= Beginning of Section =

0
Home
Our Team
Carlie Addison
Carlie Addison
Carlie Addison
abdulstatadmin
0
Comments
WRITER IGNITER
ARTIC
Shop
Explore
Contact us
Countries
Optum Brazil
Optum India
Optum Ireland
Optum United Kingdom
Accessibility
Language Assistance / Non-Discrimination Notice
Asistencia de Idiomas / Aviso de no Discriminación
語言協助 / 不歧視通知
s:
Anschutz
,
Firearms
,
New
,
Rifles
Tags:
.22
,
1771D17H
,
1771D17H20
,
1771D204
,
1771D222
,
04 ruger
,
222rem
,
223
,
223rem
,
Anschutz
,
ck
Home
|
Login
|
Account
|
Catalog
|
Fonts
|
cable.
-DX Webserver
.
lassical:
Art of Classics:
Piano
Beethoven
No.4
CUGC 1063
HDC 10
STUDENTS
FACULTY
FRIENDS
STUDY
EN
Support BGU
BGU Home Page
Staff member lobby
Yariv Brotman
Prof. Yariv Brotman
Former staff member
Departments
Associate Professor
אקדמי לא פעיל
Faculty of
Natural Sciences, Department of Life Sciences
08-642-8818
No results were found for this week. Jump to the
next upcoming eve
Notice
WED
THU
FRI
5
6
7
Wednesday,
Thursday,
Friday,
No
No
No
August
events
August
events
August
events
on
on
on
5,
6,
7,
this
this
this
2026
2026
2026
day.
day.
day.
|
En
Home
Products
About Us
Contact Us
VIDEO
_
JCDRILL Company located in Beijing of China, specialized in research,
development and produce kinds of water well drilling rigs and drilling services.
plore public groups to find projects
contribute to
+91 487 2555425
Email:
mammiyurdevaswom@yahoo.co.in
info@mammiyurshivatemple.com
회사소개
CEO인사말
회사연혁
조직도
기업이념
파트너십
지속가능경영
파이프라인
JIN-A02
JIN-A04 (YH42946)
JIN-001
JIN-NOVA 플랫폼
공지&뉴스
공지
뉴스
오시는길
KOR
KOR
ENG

= End of Section =

Please rewrite the lines above, changing each "Optum" to "Optima" and leaving everything else untouched.

Expected answer:
0
Home
Our Team
Carlie Addison
Carlie Addison
Carlie Addison
abdulstatadmin
0
Comments
WRITER IGNITER
ARTIC
Shop
Explore
Contact us
Countries
Optima Brazil
Optima India
Optima Ireland
Optima United Kingdom
Accessibility
Language Assistance / Non-Discrimination Notice
Asistencia de Idiomas / Aviso de no Discriminación
語言協助 / 不歧視通知
s:
Anschutz
,
Firearms
,
New
,
Rifles
Tags:
.22
,
1771D17H
,
1771D17H20
,
1771D204
,
1771D222
,
04 ruger
,
222rem
,
223
,
223rem
,
Anschutz
,
ck
Home
|
Login
|
Account
|
Catalog
|
Fonts
|
cable.
-DX Webserver
.
lassical:
Art of Classics:
Piano
Beethoven
No.4
CUGC 1063
HDC 10
STUDENTS
FACULTY
FRIENDS
STUDY
EN
Support BGU
BGU Home Page
Staff member lobby
Yariv Brotman
Prof. Yariv Brotman
Former staff member
Departments
Associate Professor
אקדמי לא פעיל
Faculty of
Natural Sciences, Department of Life Sciences
08-642-8818
No results were found for this week. Jump to the
next upcoming eve
Notice
WED
THU
FRI
5
6
7
Wednesday,
Thursday,
Friday,
No
No
No
August
events
August
events
August
events
on
on
on
5,
6,
7,
this
this
this
2026
2026
2026
day.
day.
day.
|
En
Home
Products
About Us
Contact Us
VIDEO
_
JCDRILL Company located in Beijing of China, specialized in research,
development and produce kinds of water well drilling rigs and drilling services.
plore public groups to find projects
contribute to
+91 487 2555425
Email:
mammiyurdevaswom@yahoo.co.in
info@mammiyurshivatemple.com
회사소개
CEO인사말
회사연혁
조직도
기업이념
파트너십
지속가능경영
파이프라인
JIN-A02
JIN-A04 (YH42946)
JIN-001
JIN-NOVA 플랫폼
공지&뉴스
공지
뉴스
오시는길
KOR
KOR
ENG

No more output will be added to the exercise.